- [Your assignment] Count the lines below that contain the string "Gasc", matching case exactly. Reply with the number alone.

- [Information provided]
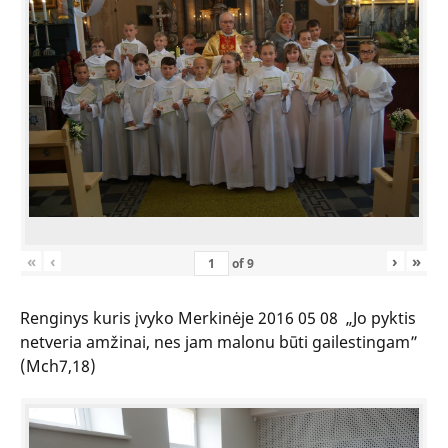
«
‹
›
»
of
9
Renginys kuris įvyko Merkinėje 2016 05 08 „Jo pyktis
netveria amžinai, nes jam malonu būti gailestingam”
(Mch7,18)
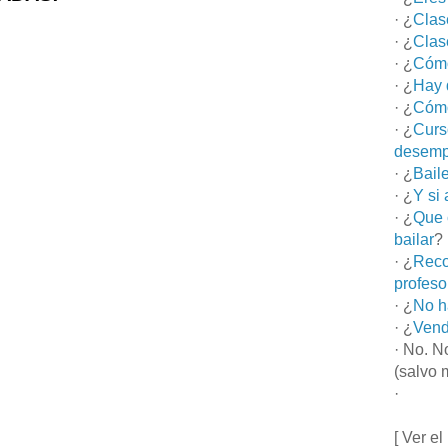
· ¿
Clas
· ¿
Clas
· ¿
Cómo
· ¿
Hay 
· ¿
Cómo
· ¿
Curs
desemp
· ¿
Bail
· ¿
Y si
· ¿
Que 
bailar
?
· ¿
Reco
profeso
· ¿
No h
· ¿
Vend
· No. N
(salvo 
·
[ Ver el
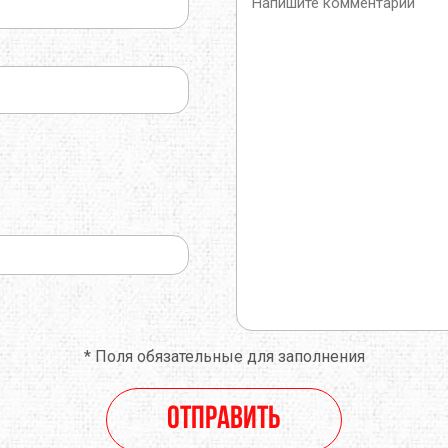
*
Поля обязательные для заполнения
Отправить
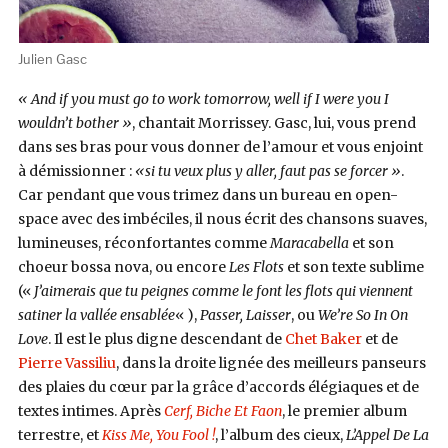
Julien Gasc
« And if you must go to work tomorrow, well if I were you I
wouldn’t bother »
, chantait Morrissey. Gasc, lui, vous prend
dans ses bras pour vous donner de l’amour et vous enjoint
à démissionner :
«si tu veux plus y aller, faut pas se forcer »
.
Car pendant que vous trimez dans un bureau en open-
space avec des imbéciles, il nous écrit des chansons suaves,
lumineuses, réconfortantes comme
Maracabella
et son
choeur bossa nova, ou encore
Les Flots
et son texte sublime
(«
J’aimerais que tu peignes comme le font les flots qui viennent
satiner la vallée ensablée
« ),
Passer, Laisser
, ou
We’re So In On
Love
. Il est le plus digne descendant de
Chet Baker
et de
Pierre Vassiliu
, dans la droite lignée des meilleurs panseurs
des plaies du
cœur
par la grâce d’accords élégiaques et de
textes intimes. Après
Cerf, Biche Et Faon
, le premier album
terrestre, et
Kiss Me, You Fool !
, l’album des cieux,
L’Appel De La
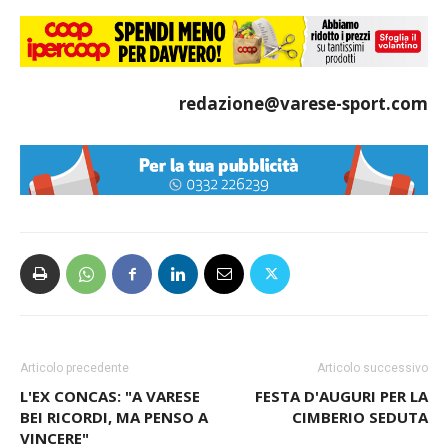
redazione@varese-sport.com
Articolo precedente
Articolo successivo
L'EX CONCAS: "A VARESE
FESTA D'AUGURI PER LA
BEI RICORDI, MA PENSO A
CIMBERIO SEDUTA
VINCERE"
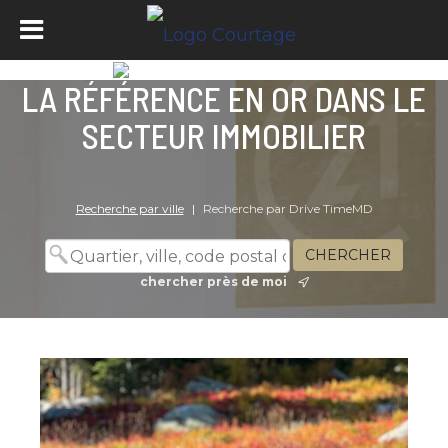
LA RÉFÉRENCE EN OR DANS LE
SECTEUR IMMOBILIER
Recherche par ville
|
Recherche par Drive TimeMD
chercher près de moi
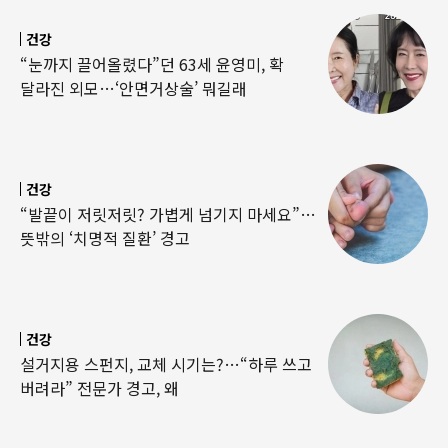
건강
“눈까지 끌어올렸다”던 63세 윤영미, 확
달라진 외모…‘안면거상술’ 뭐길래
건강
“발끝이 저릿저릿? 가볍게 넘기지 마세요”…
뜻밖의 ‘치명적 질환’ 경고
건강
설거지용 스펀지, 교체 시기는?…“하루 쓰고
버려라” 전문가 경고, 왜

- [Solved exercise] 2